My daughter made this recipe during a visit. It's from the "Moosewood Restaurant" cookbook. I made some adjustments to veganize it. It's so tasty. With a hearty green side salad and perhaps a slice of grain bread, you have a complete, satisfying dinner that's not only tasty but healthy! Squash and sage make a great marriage!
2 T water or veggie broth for sautéing
1 ½ cups chopped onion
½ tsp salt
3 cps cubed peeled butternut squash
1 ½ cps chopped red bell pepper
¼ tsp ground black pepper
4 garlic cloves, minced or pressed (Isn’t this screaming – Italiano???)
½ tsp dried thyme
¼ tsp red pepper flakes
Pinch of grated nutmeg
1 ½ cps vegetable broth
½ cp dry white wine
2 T minced fresh sage
1 pound chunky-shaped whole grain pasta (bow tie is nice)
Chopped toasted walnuts
(Now the recipe calls for crumbled ricotta salata or feta cheese. There is a vegan feta cheese that is very tasty, but this recipe doesn’t need the cheese; it stands on its own.)

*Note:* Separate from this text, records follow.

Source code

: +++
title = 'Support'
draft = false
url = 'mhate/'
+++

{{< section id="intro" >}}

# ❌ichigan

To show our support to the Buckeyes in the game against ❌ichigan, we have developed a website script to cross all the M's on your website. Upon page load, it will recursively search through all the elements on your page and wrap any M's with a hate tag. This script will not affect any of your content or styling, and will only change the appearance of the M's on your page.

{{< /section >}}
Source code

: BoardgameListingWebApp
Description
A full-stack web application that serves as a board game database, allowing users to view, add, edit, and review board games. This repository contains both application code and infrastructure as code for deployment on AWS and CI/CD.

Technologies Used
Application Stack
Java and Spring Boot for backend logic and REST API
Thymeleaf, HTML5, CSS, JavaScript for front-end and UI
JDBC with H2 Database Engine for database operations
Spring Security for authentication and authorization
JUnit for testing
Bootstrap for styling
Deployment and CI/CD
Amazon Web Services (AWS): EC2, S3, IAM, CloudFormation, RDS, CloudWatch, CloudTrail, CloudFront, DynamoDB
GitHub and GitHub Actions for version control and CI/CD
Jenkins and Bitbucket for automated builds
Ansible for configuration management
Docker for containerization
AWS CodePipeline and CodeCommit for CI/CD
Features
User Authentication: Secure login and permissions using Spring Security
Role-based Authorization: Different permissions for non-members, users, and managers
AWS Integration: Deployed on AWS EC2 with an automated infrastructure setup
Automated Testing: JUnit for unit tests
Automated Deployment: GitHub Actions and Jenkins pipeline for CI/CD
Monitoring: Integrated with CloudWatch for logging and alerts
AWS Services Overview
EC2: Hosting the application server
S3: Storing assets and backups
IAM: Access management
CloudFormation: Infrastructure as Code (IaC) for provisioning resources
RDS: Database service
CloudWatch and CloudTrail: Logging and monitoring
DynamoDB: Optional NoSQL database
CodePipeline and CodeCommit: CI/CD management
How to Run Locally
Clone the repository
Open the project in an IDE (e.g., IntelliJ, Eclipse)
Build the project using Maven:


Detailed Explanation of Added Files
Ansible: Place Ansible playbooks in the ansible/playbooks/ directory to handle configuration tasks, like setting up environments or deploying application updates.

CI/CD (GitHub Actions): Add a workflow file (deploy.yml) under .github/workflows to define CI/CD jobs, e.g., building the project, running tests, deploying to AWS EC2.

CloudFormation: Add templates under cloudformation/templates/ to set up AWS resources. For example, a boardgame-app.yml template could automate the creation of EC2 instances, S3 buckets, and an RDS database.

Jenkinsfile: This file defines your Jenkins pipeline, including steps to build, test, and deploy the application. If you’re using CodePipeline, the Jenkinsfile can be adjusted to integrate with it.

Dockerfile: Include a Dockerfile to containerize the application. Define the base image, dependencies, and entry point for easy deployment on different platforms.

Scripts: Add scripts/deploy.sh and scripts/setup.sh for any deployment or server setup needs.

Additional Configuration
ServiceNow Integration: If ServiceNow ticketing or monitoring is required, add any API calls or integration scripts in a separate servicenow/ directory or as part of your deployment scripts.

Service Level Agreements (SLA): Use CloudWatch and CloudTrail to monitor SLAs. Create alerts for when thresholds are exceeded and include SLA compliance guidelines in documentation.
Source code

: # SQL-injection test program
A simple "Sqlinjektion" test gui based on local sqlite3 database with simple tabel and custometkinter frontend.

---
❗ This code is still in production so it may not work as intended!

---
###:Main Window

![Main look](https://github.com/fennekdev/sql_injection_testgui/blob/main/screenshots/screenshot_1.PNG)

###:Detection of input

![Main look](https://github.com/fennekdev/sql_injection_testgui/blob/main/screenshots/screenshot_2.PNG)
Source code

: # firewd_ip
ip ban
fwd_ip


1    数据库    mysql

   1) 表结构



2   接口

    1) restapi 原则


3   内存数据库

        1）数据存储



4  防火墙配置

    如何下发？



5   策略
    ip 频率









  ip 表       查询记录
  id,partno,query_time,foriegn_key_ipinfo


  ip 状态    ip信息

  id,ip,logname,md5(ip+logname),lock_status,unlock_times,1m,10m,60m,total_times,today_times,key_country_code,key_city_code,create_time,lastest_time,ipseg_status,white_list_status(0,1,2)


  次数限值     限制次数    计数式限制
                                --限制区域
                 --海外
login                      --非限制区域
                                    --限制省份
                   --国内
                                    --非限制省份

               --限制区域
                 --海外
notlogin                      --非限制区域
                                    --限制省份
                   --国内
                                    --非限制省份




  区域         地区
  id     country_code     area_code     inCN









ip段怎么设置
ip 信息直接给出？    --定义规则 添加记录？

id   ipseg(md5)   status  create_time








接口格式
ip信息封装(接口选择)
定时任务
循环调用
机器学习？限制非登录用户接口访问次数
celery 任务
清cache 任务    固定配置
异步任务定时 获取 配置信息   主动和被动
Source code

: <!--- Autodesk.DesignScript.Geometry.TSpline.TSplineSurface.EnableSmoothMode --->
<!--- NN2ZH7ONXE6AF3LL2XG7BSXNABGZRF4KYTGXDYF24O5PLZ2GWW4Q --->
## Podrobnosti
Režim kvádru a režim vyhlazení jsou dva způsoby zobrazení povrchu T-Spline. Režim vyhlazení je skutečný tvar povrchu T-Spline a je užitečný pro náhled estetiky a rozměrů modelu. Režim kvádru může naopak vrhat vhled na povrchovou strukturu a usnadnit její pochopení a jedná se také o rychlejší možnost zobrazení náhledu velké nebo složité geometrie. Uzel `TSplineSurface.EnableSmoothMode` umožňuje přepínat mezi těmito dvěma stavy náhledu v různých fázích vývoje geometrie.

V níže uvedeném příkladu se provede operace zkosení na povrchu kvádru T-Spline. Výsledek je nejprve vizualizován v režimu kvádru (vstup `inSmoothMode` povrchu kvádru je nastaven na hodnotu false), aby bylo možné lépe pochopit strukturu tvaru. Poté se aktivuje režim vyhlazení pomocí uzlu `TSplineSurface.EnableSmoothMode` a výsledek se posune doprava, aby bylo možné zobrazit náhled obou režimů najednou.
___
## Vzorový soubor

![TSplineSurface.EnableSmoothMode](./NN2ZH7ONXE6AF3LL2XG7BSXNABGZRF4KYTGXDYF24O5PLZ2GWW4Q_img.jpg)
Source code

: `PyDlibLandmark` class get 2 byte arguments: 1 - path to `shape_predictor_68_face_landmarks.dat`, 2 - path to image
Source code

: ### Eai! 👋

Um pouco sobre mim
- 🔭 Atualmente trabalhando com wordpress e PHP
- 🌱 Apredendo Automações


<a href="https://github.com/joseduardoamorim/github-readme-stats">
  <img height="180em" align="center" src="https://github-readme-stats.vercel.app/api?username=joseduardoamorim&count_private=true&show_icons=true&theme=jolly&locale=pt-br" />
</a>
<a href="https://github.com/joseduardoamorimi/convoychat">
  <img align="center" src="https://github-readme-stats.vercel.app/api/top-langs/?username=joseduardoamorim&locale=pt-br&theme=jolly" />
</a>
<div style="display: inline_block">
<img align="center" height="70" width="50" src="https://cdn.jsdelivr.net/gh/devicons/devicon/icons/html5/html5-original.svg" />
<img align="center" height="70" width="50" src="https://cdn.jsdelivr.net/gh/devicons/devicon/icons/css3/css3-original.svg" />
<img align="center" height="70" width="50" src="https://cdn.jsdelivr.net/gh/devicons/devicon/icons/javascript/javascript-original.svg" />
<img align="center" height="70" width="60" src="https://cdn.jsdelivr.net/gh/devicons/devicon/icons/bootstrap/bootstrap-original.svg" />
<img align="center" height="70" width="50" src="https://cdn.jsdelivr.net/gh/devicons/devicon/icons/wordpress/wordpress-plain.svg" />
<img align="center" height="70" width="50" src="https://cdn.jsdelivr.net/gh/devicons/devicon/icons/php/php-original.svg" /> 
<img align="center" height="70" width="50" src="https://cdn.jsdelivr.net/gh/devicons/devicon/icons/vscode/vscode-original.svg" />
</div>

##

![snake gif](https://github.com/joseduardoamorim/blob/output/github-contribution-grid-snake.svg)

In a large soup pot, sauté the onions and salt in water or broth for about 7 minutes, until onions are translucent.
Stir in the squash, bell peppers, black pepper, garlic, thyme, red pepper flakes, nutmeg, broth, wine and sage, cover, and bring to a boil. Reduce the heat and simmer uncovered until the squash is tender.
Bring a large pot of water to a boil. Add the pasta and cook until al dente. Drain the pasta, BUT RESERVE ABOUT 1 CUP OF THE LIQUID.
In a blender, puree the cooked veggies, adding some of the reserved pasta cooking liquid if needed to make a smooth sauce. Serve the pasta topped with the sauce and sprinkle with the vegan parmesan and toasted walnuts.